Uma sequência de eventos trágicos e tragédias humanas ocorridas na área demonstra, segundo Romualdo, a participação efetiva de agentes militares. O primeiro desses episódios se deu logo após o fim da guerrilha, ainda em 1975, e ficou conhecido como A Revolta dos Perdidos.

“Houve a ocupação de propriedades da antiga Fundação Brasil-Central por parte de camponeses. Havia registros de terras griladas. Uma equipe do Incra esteve na região, mas foi hostilizada. Ela, então, retornou com reforço policial, mas foram tocaiados.
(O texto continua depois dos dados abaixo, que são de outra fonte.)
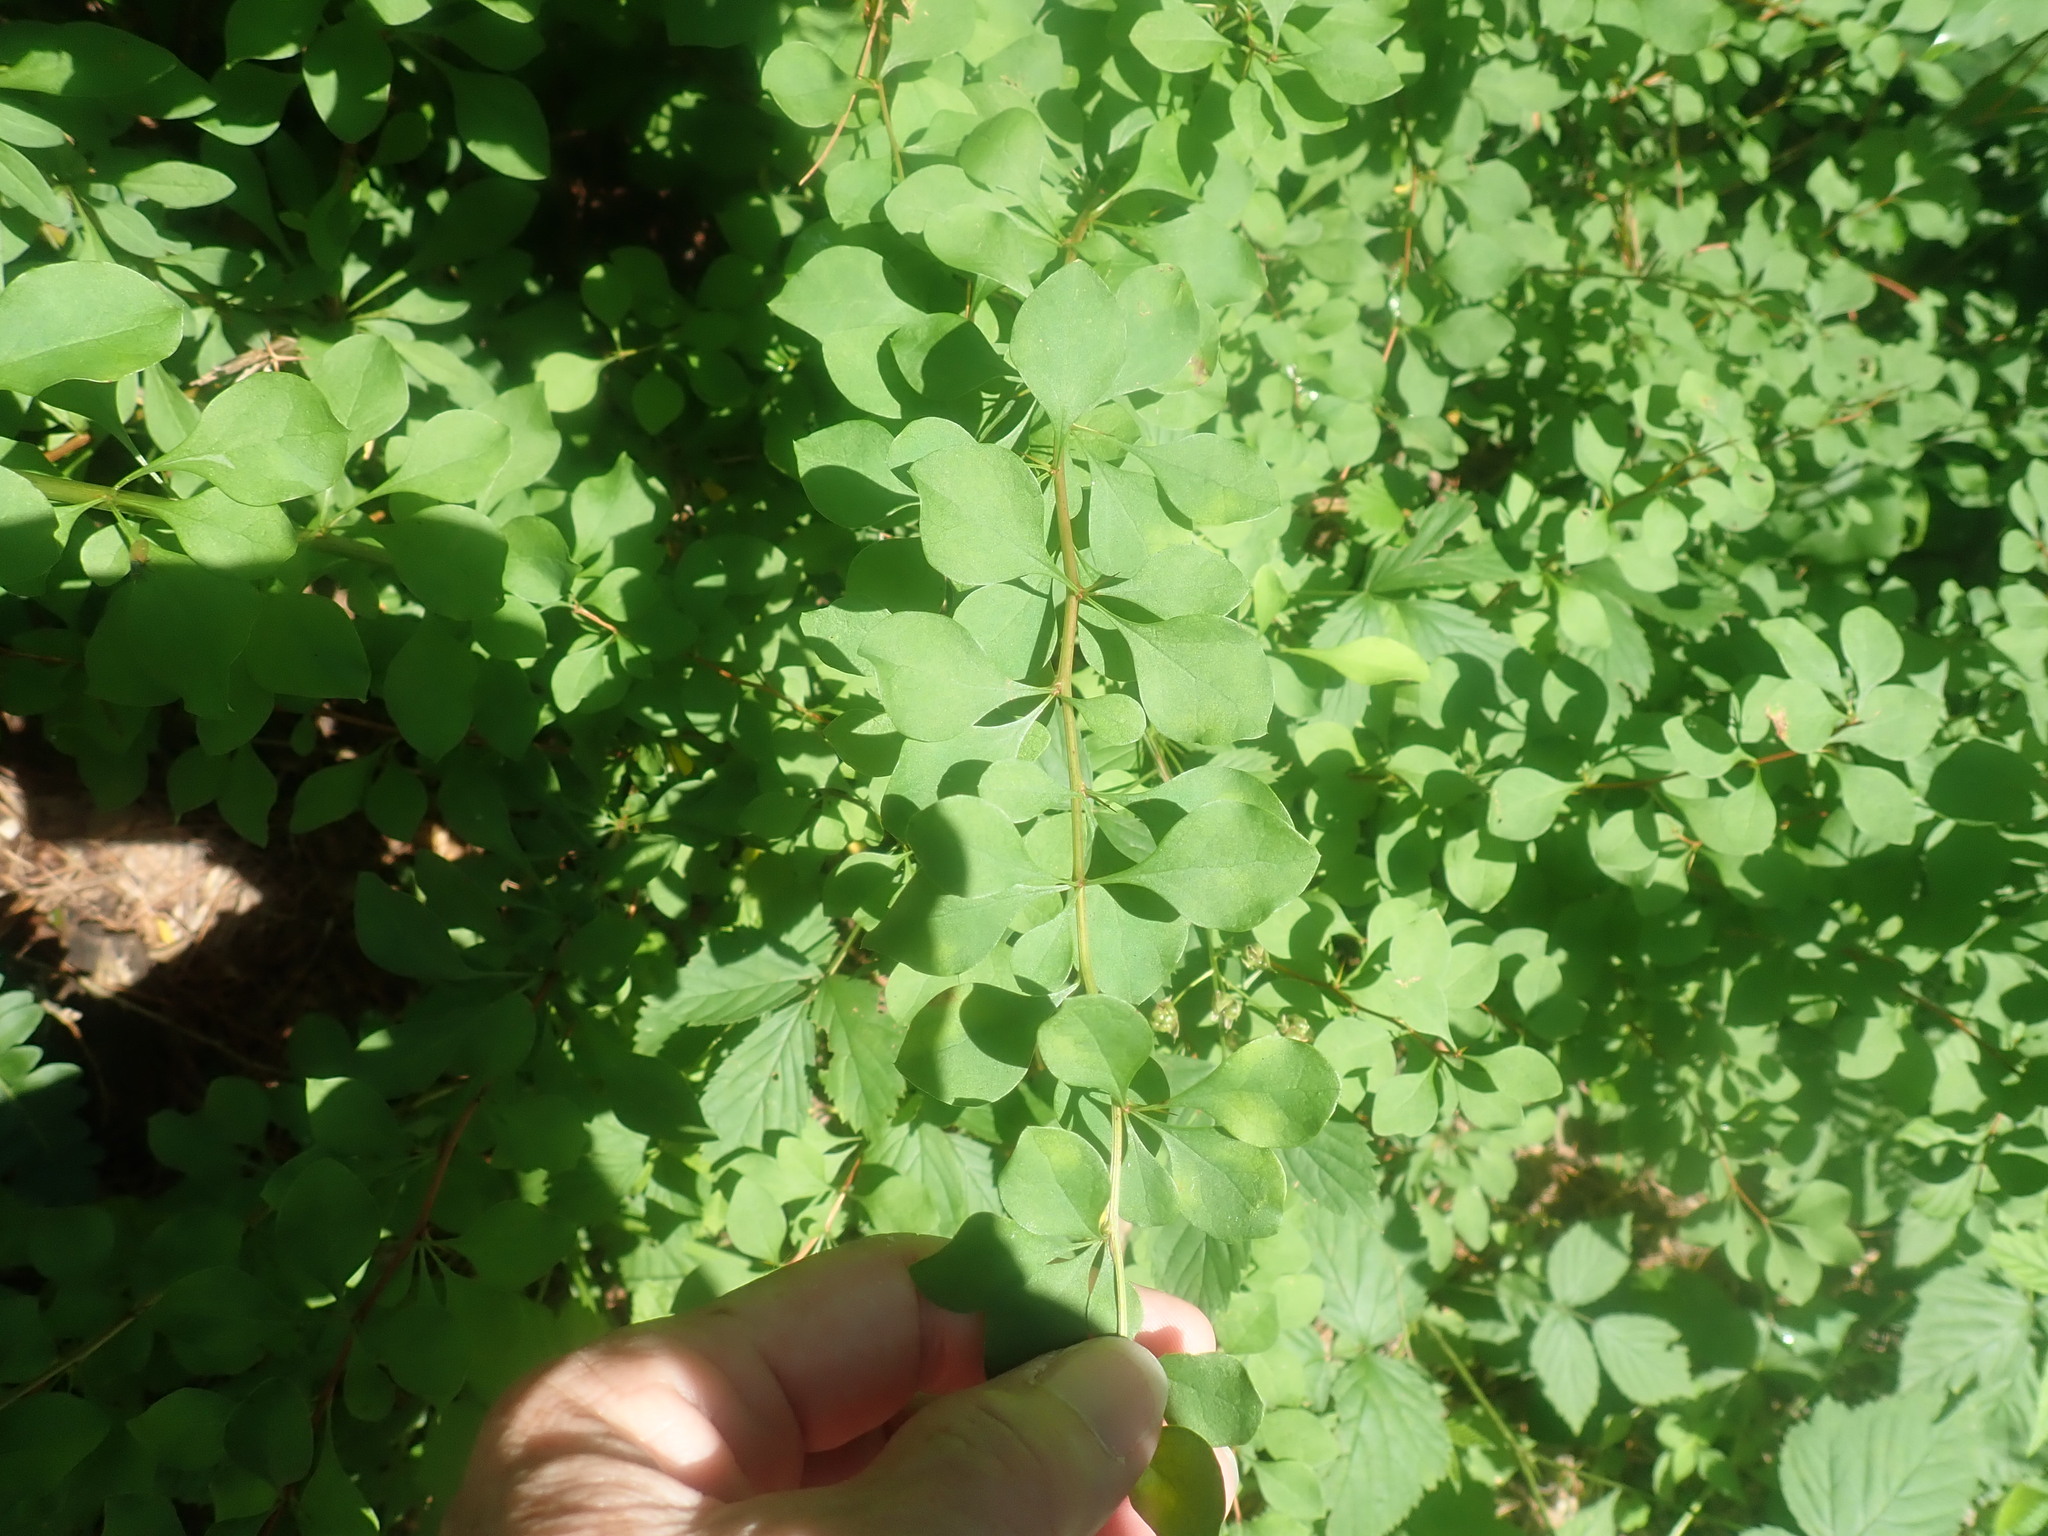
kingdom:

O governo enviou então uma tropa bem maior para retirar os camponeses das terras e houve novos embates. Muitos agricultores fugiram para a mata. Alguns dos líderes rurais eram os que auxiliaram os guerrilheiros. Ocorreram prisões e abusos. As coisas só se resolveram porque a Igreja pressionou”, relata o pesquisador.

CORONEL

Romualdo afirma que parte dos episódios de violência que aconteceram no Bico do Papagaio e sul do Pará depois do extermínio da Guerrilha do Araguaia responde pelo nome do coronel Sebastião Curió. Figura poderosa na região, ele participou das operações que caçaram os militantes de esquerda pelas matas e é visto como a única pessoa que poderia esclarecer os desaparecimentos ocorridos durante os combates.

“Ele, porém, não fala”, lamenta o professor. Mas manda muito. “Curió montou uma forte estrutura de poder na região, criando um clima que o favorecesse. Ele mandava informes ao governo dizendo que persistiam ameaças de revoltas comunistas. Há no Arquivo Nacional provas dessa atuação”, conta Romualdo. Em 2012, Curió foi denunciado pelo Ministério Público por sua participação na repressão aos militantes do Araguaia.
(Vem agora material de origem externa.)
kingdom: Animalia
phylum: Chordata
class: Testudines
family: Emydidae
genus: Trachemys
Com o tempo, porém, Curió tornou-se uma autoridade no local. Uma cidade foi fundada com o seu nome, Curionópolis, e as equipes de busca que chegaram ao Bico do Papagaio e ao sul do Pará para tentar encontrar mais pistas dos participantes da guerrilha se depararam com dificuldades iniciais. “Havia um clima de medo. Ele pouco aparecia pessoalmente, mas seus homens estavam espalhados, intimidando a população, que temia dar mais informações sobre a época dos confrontos”, lembra Romualdo.

A situação só mudou há cerca de dez anos, quando uma força-tarefa foi montada para combater essas atitudes. Fatos violentos, porém, estão longe de ser cenas pertencentes apenas ao passado.